# Dusk in Barbados.



## Dahl (Mar 8, 2009)

Was taken in September 2008 while on holiday in Barbados. If you haven't been, I suggest you damn well go sometime around then. September is the time when the sea is at it's warmest. It was paradise. These shots are straight from the camera and no post editing was used. Now play some cafe del mar and enjoy. 



















peace.


----------



## lego_man (Mar 29, 2007)

Wow..They are awesome!!!...I have a week booked out there in july and Ive just got all exited again!! :lol:


----------



## Dahl (Mar 8, 2009)

lol, I have many more day shots of the beach if you would like to see? They are beautiful.


----------



## Gary-360 (Apr 26, 2008)

Nice pics mate and a lovely place. I've always fancied going there, perhaps in a few years as a special holiday.

Gary


----------



## lego_man (Mar 29, 2007)

Dahl said:


> lol, I have many more day shots of the beach if you would like to see? They are beautiful.


Well I would, I dont know abut every one else, where did you stay if you dont mind me asking...?


----------



## Marhy (Mar 22, 2009)

Very nice pics matey.:thumb:


----------



## jamiec (Jan 21, 2008)

Very nice. I was out in Januray for my 3rd visit. Lived on Malibu the whole time I was there. My favourite place in the world.

Met James Blunt in the airport with his g/f and found out he was doing a gig in the cricket stadium!


----------



## Dahl (Mar 8, 2009)

lego_man said:


> Well I would, I dont know abut every one else, where did you stay if you dont mind me asking...?


Ok, I stayed at Sandy bay beach club on the beautiful south coast. You could walk straight onto the beach, was amazing. The bar overlooked the beach also and you could watch the sunset as you had a drink. This shot was taken pretty much outside the hotel. Just make sure you visit 'Crane Beach', it's supposed to be the second best beach in the world. I only found out about it when I got home, was gutted. I think there are videos of it on youtube.


----------



## chris l (Mar 5, 2007)

you take some cracking photos well done. looks like paradise would love to go there


----------



## lego_man (Mar 29, 2007)

They are some real stunning photo's, cheers for the heads up about the beach, a few of my friends stayed at the Sandy Bay beach club last year if I remember correctly..They said it was amazing there too! :thumb:


----------



## Griffo (Apr 17, 2009)

very very nicemate. you take a good photo...are you on flickr?


----------



## Dahl (Mar 8, 2009)

Lego Man - Wow, they stayed there to.

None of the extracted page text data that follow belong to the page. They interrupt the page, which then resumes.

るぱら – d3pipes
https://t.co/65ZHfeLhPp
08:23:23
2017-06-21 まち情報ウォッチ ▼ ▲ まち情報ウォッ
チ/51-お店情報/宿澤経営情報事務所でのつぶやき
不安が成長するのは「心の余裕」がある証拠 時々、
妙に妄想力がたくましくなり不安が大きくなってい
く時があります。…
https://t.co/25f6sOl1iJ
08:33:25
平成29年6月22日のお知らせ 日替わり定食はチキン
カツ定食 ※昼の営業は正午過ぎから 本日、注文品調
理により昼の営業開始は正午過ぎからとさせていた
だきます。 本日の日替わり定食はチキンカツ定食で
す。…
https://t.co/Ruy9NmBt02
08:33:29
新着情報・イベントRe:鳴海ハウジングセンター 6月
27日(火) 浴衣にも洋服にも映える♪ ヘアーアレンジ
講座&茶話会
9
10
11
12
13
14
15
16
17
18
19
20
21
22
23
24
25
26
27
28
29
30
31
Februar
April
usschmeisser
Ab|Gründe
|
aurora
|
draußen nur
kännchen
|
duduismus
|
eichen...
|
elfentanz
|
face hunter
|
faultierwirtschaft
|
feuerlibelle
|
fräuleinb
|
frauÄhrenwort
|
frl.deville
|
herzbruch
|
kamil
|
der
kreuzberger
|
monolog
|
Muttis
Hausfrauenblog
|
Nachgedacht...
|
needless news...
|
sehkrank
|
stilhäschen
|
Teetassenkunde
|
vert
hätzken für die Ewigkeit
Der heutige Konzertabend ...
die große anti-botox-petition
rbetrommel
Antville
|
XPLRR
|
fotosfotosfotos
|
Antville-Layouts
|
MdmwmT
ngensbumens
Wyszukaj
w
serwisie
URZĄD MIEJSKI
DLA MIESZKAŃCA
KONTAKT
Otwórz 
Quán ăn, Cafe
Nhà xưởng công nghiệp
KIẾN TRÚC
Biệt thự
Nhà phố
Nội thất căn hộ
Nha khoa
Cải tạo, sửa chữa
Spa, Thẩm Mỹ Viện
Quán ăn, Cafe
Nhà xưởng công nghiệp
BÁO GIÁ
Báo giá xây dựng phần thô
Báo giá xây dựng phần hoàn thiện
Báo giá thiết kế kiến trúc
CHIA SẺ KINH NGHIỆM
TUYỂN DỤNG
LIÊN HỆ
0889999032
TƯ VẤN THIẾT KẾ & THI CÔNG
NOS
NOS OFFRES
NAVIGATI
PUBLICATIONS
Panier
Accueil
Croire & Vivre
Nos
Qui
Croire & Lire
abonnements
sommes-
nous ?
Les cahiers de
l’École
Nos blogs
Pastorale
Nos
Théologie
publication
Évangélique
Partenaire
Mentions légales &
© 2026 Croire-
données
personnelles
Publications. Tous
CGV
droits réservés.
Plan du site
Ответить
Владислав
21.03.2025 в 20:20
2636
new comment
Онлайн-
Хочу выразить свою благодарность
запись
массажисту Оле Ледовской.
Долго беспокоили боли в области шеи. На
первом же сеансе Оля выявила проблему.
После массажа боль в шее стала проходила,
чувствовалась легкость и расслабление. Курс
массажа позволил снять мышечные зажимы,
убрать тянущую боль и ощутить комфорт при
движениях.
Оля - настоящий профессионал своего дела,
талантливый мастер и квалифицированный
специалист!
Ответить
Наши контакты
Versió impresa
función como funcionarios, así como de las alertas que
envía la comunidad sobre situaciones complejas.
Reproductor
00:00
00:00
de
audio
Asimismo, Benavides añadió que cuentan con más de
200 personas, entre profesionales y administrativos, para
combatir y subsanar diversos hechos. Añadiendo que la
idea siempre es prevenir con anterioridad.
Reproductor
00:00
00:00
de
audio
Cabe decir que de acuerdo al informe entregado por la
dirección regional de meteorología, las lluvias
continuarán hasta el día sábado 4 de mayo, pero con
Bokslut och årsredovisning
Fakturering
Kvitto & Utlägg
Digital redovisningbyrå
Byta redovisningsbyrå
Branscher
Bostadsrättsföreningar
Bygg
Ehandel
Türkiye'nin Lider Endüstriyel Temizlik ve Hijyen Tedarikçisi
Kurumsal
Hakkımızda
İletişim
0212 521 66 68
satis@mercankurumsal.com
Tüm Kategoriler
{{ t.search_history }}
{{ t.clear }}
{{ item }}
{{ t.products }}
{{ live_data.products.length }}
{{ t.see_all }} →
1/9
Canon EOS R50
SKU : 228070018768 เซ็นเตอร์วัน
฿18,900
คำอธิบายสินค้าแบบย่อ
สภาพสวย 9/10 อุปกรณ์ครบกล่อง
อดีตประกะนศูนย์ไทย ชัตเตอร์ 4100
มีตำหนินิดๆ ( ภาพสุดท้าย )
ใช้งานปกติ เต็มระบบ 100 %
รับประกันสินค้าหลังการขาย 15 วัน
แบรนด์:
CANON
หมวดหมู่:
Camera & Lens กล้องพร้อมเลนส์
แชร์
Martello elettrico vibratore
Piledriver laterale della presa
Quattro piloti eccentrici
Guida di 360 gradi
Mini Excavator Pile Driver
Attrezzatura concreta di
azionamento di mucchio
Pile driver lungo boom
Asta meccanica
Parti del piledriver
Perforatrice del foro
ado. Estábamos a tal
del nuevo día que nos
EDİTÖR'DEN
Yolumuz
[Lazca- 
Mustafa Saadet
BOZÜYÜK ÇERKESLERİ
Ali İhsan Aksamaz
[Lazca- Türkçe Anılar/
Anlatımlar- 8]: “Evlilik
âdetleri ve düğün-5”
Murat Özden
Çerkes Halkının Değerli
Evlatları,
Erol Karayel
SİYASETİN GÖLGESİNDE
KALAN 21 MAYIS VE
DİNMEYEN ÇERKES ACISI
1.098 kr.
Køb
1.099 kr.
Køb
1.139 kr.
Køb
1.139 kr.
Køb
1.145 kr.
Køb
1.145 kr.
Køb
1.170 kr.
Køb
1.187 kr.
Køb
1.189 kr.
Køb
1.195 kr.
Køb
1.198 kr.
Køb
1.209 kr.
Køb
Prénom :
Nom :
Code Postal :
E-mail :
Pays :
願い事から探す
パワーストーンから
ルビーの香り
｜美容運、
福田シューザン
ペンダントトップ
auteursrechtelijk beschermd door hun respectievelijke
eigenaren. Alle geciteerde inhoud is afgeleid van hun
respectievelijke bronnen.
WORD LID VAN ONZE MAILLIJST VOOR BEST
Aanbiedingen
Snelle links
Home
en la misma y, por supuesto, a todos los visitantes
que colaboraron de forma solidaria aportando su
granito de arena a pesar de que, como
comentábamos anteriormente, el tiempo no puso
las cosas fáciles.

TBH, it's only a 3 start hotel, but the food was bloody great considering the money we paid. We made sure we did our research before booking though. I hope to go there again this year, but all depends on business. 

Gary-360 & Chris - Just get out and go!!! You won't regret it. Just make sure you fit in a jet-ski ride!!

Thanks for the comments guys on the photos, I just shoot what I see. No, I am not on Flickr as I don't really have the time. I am on facebook though if anyone wants to keep in contact over there. I have more photos in my albums. 

peace all.


----------



## MISTYRED (May 1, 2009)

Really good photos in this thread. Some nice scenes captured. Very nice.


----------